[[ PROVIDED DATA, beginning ]]

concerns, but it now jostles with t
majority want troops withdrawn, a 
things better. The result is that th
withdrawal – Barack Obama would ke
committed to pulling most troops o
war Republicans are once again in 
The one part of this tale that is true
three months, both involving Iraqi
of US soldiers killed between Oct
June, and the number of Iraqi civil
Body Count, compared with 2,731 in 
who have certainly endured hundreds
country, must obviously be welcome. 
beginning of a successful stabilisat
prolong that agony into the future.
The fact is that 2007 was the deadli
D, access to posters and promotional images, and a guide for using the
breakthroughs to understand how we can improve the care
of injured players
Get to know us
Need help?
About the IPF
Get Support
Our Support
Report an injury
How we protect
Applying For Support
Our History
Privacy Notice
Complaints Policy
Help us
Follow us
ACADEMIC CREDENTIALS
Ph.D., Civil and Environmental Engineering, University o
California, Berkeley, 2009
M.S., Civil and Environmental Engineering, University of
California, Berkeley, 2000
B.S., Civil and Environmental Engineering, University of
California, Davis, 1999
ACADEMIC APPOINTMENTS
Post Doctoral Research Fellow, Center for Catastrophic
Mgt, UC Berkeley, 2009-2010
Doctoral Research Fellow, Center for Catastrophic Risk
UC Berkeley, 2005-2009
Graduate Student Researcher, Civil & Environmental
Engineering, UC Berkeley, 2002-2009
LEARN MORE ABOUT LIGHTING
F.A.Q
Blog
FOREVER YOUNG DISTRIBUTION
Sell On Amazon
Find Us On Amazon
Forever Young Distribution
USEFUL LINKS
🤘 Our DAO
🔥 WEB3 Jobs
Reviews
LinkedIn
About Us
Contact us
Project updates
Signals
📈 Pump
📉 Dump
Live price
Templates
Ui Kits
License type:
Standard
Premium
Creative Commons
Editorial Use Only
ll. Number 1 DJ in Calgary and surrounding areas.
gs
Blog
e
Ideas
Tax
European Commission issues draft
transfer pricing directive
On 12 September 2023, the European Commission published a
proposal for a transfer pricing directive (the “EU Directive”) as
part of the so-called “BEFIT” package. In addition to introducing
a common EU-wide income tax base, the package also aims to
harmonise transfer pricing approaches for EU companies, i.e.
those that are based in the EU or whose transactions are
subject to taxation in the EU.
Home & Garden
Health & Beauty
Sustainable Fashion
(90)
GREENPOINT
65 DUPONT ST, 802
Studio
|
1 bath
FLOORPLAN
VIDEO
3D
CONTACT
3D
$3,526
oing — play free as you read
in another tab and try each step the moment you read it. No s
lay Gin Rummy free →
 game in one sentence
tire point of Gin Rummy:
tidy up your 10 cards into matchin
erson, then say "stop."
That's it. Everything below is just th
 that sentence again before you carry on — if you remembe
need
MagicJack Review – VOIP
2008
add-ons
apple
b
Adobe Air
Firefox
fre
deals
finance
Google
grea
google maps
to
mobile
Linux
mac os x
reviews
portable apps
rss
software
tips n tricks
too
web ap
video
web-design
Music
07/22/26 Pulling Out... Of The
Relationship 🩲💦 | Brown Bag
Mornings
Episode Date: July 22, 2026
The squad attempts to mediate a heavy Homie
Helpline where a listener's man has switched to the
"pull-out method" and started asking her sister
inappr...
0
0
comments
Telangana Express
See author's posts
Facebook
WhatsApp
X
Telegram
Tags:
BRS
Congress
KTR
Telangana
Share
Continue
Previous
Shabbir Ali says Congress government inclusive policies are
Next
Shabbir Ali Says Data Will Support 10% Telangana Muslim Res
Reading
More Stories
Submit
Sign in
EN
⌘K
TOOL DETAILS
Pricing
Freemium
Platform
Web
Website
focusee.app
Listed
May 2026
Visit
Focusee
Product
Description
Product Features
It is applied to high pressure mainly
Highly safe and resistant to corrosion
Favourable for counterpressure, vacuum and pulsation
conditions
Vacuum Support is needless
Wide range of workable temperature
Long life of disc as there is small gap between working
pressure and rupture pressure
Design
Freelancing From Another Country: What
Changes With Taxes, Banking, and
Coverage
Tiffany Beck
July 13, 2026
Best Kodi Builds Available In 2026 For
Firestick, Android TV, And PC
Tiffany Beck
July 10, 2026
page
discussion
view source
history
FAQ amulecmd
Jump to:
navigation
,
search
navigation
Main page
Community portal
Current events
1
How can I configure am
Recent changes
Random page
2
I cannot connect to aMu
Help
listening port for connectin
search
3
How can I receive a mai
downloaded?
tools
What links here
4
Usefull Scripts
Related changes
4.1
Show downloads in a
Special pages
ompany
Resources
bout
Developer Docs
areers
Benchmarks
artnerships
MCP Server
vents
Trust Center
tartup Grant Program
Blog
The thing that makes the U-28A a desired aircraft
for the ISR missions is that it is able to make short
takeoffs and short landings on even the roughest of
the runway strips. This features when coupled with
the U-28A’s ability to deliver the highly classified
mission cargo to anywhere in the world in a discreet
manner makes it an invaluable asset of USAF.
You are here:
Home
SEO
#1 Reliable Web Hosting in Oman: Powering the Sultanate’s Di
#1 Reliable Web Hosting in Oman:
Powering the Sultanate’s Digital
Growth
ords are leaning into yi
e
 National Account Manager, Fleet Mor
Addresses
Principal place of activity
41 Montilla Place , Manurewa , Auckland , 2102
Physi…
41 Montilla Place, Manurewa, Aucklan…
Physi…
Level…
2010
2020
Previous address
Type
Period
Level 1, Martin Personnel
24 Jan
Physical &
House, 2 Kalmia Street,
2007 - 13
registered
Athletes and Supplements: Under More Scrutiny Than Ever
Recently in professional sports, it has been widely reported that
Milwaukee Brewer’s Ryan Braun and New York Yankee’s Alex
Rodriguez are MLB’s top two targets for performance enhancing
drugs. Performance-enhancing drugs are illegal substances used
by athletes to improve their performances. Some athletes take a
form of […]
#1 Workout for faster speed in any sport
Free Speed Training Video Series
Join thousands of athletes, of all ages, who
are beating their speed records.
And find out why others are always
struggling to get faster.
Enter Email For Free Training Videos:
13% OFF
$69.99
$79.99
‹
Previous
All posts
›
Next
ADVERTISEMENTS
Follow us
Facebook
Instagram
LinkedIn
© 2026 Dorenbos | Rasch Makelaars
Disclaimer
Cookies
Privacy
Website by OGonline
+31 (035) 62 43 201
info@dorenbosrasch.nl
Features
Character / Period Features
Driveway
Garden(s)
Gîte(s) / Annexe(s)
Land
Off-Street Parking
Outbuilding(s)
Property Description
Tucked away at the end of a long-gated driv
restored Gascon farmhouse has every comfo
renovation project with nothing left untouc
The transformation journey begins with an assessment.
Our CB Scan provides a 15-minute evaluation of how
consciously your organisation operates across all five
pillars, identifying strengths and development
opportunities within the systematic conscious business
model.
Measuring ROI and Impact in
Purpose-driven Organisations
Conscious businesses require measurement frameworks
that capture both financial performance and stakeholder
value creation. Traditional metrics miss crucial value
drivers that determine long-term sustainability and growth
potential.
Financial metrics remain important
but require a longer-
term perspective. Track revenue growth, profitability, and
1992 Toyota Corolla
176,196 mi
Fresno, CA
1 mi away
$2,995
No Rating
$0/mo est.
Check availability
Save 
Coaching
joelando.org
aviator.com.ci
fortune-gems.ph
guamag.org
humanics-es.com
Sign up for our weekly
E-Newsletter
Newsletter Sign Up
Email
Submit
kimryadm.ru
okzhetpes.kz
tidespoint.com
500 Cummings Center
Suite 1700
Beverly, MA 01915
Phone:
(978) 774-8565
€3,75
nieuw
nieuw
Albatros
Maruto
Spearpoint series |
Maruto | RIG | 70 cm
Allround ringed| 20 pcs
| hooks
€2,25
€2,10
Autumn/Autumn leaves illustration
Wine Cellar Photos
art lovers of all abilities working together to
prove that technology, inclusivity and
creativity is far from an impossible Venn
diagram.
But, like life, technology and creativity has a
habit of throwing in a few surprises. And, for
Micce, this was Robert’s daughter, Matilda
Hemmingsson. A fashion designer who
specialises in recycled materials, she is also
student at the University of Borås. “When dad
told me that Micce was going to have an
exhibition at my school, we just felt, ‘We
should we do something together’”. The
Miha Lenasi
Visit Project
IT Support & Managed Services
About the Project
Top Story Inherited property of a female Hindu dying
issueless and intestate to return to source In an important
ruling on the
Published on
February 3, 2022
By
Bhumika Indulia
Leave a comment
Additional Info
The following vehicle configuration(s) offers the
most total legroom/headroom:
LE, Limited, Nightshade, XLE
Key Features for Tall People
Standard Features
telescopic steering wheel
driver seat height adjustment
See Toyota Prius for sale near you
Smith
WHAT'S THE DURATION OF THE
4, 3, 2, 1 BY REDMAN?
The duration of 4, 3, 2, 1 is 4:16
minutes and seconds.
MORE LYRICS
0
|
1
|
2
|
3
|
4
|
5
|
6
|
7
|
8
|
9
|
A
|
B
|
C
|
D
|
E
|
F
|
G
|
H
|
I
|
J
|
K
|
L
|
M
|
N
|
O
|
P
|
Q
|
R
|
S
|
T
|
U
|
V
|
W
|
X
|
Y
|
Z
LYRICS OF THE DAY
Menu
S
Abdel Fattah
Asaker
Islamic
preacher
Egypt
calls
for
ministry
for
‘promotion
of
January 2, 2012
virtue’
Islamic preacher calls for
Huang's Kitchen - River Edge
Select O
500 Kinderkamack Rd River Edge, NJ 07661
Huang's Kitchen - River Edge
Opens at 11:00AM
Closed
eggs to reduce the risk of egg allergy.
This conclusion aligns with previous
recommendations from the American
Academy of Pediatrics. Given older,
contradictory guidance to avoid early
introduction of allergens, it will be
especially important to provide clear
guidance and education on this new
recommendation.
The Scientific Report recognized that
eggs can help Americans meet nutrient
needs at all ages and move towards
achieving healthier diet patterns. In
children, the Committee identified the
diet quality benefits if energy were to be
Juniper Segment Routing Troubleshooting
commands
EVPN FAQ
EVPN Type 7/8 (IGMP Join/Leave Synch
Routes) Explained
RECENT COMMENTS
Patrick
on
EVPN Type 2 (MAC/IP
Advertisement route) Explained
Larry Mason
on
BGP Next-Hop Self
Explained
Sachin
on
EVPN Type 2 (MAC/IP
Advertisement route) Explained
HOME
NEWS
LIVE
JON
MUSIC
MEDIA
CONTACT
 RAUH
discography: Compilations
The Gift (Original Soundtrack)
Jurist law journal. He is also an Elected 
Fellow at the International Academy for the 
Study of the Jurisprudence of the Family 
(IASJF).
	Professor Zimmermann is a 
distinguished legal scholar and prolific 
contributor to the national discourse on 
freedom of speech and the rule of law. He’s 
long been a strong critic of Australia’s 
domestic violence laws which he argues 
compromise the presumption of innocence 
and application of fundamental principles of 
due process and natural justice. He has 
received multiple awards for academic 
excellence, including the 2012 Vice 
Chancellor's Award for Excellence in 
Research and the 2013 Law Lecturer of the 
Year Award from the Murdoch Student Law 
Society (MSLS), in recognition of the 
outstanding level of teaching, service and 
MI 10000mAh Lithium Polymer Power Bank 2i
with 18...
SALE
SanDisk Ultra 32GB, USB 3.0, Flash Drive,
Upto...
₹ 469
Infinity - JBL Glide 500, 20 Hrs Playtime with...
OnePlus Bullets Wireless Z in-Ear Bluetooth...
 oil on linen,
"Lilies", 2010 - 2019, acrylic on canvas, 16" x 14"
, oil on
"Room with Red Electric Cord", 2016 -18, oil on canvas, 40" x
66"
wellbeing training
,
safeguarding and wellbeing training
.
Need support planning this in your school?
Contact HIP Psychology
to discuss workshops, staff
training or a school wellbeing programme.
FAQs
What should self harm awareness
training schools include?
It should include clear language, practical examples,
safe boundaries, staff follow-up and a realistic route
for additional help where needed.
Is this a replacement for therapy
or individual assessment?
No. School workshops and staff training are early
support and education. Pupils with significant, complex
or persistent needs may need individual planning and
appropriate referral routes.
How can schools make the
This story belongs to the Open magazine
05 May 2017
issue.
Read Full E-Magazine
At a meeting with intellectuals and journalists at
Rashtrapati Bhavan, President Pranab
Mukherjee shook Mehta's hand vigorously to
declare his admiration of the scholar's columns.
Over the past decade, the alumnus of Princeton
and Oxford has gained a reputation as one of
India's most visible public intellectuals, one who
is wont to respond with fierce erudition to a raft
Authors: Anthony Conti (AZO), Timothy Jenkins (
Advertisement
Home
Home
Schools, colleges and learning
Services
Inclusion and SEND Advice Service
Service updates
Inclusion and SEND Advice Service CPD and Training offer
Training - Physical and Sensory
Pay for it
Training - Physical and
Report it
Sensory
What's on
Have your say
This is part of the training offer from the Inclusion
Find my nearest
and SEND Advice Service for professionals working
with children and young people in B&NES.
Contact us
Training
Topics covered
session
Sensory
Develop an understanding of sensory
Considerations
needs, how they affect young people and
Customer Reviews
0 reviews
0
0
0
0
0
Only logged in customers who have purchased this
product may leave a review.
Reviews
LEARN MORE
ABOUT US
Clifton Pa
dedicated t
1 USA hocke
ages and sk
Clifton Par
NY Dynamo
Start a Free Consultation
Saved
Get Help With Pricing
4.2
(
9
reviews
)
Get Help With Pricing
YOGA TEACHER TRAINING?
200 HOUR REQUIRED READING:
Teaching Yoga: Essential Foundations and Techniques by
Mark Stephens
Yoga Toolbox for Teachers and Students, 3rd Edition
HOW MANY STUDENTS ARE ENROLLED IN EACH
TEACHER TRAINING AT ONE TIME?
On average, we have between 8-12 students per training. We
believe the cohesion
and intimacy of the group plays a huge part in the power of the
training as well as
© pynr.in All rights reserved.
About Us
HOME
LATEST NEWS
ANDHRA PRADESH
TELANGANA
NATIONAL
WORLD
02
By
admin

[[ PROVIDED DATA, end ]]

Where a line in the records above contains the string "term", copy that line.

drivers that determine long-term sustainability and growth
term perspective. Track revenue growth, profitability, and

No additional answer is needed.